川口 規子1)伊藤 謙吾1) 河口 由里江1) 小笠原 将人1)竹田 美帆1) 佐原 晴人1) 島 寛太2)

症例

大網 20歳代 女性
数日前より右下腹部痛出現し当院ER受診し,CT 及び MRI 検査にて腹腔内液体貯留及び骨盤内多房性腫瘤を認め精査となる.腹腔内を大小様々な多房性嚢胞が占拠しており,大網が術中迅速として提出された.嚢胞内容液は漿液性であった.

細胞診所見

間質結合織が主体で上皮増殖性は指摘できない.
含まれている細胞の核は類円形~楕円形で軽度の大小不同が見られるが, 核クロマチンの増量など核異型に乏しい印象で腫瘍性疾患とも言及し難く, 反応性病変なども鑑別に挙がる.

組織所見

組織学的に異型の乏しい単層扁平細胞により裏打ちされた大小様々な嚢胞が認められる。
免疫組織化学的にこの細胞は calretinin, WT-1, D2-40, PAX-8, AE1/AE3, claudin 4 に陽性であり、ER に陰性である。

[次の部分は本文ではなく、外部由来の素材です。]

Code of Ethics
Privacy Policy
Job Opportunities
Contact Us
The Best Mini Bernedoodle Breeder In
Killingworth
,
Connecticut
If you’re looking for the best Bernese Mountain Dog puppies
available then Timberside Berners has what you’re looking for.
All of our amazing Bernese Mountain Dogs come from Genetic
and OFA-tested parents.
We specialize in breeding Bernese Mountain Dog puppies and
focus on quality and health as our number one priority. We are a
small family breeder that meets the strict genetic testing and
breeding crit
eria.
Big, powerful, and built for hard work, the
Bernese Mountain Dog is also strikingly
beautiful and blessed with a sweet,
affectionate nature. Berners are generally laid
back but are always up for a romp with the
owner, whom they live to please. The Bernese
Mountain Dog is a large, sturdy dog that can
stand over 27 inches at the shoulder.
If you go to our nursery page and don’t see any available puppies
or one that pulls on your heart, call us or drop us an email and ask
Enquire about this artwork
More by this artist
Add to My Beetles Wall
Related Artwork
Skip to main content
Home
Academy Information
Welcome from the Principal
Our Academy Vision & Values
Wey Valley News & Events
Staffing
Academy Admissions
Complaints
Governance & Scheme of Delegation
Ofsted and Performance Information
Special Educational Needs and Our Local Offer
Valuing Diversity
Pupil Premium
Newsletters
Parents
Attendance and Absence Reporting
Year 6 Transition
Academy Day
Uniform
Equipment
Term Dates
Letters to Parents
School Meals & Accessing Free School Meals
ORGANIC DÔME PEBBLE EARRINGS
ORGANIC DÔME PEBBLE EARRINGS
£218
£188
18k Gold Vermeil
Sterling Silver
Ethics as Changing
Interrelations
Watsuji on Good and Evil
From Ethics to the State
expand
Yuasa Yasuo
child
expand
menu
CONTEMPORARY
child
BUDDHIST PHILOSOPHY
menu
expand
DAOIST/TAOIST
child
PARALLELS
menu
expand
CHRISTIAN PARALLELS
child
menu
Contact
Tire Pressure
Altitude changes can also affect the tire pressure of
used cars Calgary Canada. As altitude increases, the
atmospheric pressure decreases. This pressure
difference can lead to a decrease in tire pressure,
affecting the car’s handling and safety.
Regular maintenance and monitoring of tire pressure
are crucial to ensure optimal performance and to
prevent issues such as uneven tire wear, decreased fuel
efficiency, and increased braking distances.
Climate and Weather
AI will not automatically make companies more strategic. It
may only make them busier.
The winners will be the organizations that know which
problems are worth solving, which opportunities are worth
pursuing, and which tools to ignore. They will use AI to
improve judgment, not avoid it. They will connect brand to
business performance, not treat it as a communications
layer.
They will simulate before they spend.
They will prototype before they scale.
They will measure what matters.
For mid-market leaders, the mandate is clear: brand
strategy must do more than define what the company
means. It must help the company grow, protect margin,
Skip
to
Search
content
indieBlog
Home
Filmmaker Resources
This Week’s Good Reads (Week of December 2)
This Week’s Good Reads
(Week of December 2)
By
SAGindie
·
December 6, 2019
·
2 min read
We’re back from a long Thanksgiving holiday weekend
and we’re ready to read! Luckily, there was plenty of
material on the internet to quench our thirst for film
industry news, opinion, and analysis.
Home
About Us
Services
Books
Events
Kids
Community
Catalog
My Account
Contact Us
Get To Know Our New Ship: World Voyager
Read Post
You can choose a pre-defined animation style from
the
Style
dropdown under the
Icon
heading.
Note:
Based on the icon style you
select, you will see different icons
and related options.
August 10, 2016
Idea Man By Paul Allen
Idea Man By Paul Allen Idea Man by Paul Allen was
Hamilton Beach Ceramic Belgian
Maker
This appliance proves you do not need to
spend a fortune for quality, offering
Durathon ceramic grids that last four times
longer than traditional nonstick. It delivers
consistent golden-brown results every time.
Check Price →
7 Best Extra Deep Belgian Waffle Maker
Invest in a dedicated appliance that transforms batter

BAP-1, MTAP の発現は保たれている。以上より腹膜封入嚢胞と診断した。

まとめ / 考察

術中所見などは非常に華々しく, 病変の広がりが広範囲に及ぶことから低異型度漿液性癌が疑われていた. 実際に鏡検してみると上皮成分は含まれておらず, 漿液性癌の否定については容易であった.捺印細胞診において細胞が落ちないというのも一つの所見であると思われた.